[Reading passage]

Last night, when going to bed, Lollipop laid down without resistance, looked up at Jester, shook her finger, and said something that sounded like "no playroom."  Confused, we asked Daughter to interpret.  She was saying "no policeman."  They stayed in bed again last night.  Now, anytime they give us any lip, we threaten arrest.  When it seems like they're trying to test me, I pick up my phone and pretend to dial.  Before I even hit the second fake number, the kids have shaped up.

You know who else were great parents?  Sandy and Kirsten Cohen.  God, I miss The OC.

Wednesday, August 07, 2013

Retro Video of the Week: "California" by Phantom Planet

Keeping with the OC theme, even though it's not technically a "retro" video, the song that became the theme song of The OC seems appropriate.  Of course, one of my long lost twins plays drums, so that makes it even that much more special.  Because I love you guys so much, I am including the official video and the song as played during the opening credits of the first season of the single greatest cultural phenomenon in the history of man involving vampire surfers, chicks who can't pronounce the word "clothes," and cage-fighting superhumans from Chino.

Tuesday, August 06, 2013

More OC Love

I was too busy today to write my obligatory Tuesday Top Ten about the ten best shows I saw at Lollapalooza, so that will have to wait until next week.  In the meantime, yesterday's post about The OC must have struck a chord because I received several OC-related links.  The first is a great article from Grantland (that doesn't take 45 minutes to read).  Thanks to RPTre for the link.  The second is an online OC "Superfan Quiz."  Thanks to RDC for that link, who, incidentally, got 33 out of 50 on the quiz.  Sadly, I only got 30, which only serves as a reminder of how much I need The OC in my life.

Monday, August 05, 2013

Remember The OC, Bitch

It is categorically undebatable that The OC is the greatest show in television history.  It seems like yesterday that Sandy Cohen took a chance on a kid from Chino who could pretty much kill anyone just by looking at them.  But it wasn't yesterday.  It was exactly ten years ago tonight.  I remember watching the pilot with my then-new-roommates Tron and Two Dolla.  We were immediately hooked, and I can honestly say that I have seen every episode of the show.

In honor of the tenth anniversary, Alan Sepinwall of Hitfix.com recently interviewed The OC's creator, Josh Schwartz.  It is in two parts.  For Part 1, click here.  For Part 2, click here.  God, I miss it so much, you guys.  Every damn day.  Eternal thanks to Jaleh for sending me the link.

Dataset items:
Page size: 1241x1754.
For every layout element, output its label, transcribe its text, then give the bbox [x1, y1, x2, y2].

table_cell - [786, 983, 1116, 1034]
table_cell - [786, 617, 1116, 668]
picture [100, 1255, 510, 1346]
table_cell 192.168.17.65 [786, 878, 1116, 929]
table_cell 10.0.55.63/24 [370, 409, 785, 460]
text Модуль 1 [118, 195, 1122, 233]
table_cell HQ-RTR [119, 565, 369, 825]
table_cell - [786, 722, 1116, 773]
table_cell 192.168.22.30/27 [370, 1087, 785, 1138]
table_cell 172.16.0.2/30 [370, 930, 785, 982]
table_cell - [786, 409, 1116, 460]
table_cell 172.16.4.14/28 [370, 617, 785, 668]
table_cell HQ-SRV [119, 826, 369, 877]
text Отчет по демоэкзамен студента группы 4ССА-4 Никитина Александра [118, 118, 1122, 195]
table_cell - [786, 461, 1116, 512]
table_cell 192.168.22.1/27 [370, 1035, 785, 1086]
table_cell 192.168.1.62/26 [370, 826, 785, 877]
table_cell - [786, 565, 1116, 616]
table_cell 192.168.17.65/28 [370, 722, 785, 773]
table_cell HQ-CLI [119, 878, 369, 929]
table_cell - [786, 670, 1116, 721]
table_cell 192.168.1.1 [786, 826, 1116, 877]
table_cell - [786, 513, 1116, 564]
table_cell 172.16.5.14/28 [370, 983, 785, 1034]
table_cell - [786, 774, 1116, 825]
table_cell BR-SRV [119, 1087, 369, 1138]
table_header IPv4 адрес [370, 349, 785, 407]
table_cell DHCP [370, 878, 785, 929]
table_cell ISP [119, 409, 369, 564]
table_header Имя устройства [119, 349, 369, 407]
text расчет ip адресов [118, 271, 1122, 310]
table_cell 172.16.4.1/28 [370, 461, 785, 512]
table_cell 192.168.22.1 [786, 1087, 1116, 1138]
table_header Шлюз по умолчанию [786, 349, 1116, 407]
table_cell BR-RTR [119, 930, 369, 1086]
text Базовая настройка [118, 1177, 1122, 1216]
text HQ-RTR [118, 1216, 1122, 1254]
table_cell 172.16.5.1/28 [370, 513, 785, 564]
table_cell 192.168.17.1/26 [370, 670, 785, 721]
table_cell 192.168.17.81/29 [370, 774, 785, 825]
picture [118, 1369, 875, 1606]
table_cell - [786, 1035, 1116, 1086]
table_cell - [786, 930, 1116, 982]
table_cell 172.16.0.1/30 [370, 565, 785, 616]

[Your tasks]
1. List the titles of the posts in the blog excerpt.
2. Retype the blog excerpt between "I was too busy" and "in my life.", inclusive.
3. Answer these questions from the blog excerpt:
(a) What score did RDC get on the OC "Superfan Quiz"?
(b) Who interviewed Josh Schwartz for the tenth anniversary, and for which site?
(c) With whom did the writer watch the pilot of The OC?

[Numbered answers]
1.
Retro Video of the Week: "California" by Phantom Planet
More OC Love
Remember The OC, Bitch

2.
I was too busy today to write my obligatory Tuesday Top Ten about the ten best shows I saw at Lollapalooza, so that will have to wait until next week.  In the meantime, yesterday's post about The OC must have struck a chord because I received several OC-related links.  The first is a great article from Grantland (that doesn't take 45 minutes to read).  Thanks to RPTre for the link.  The second is an online OC "Superfan Quiz."  Thanks to RDC for that link, who, incidentally, got 33 out of 50 on the quiz.  Sadly, I only got 30, which only serves as a reminder of how much I need The OC in my life.

3.
(a) 33 out of 50.
(b) Alan Sepinwall of Hitfix.com.
(c) The writer's then-new roommates, Tron and Two Dolla.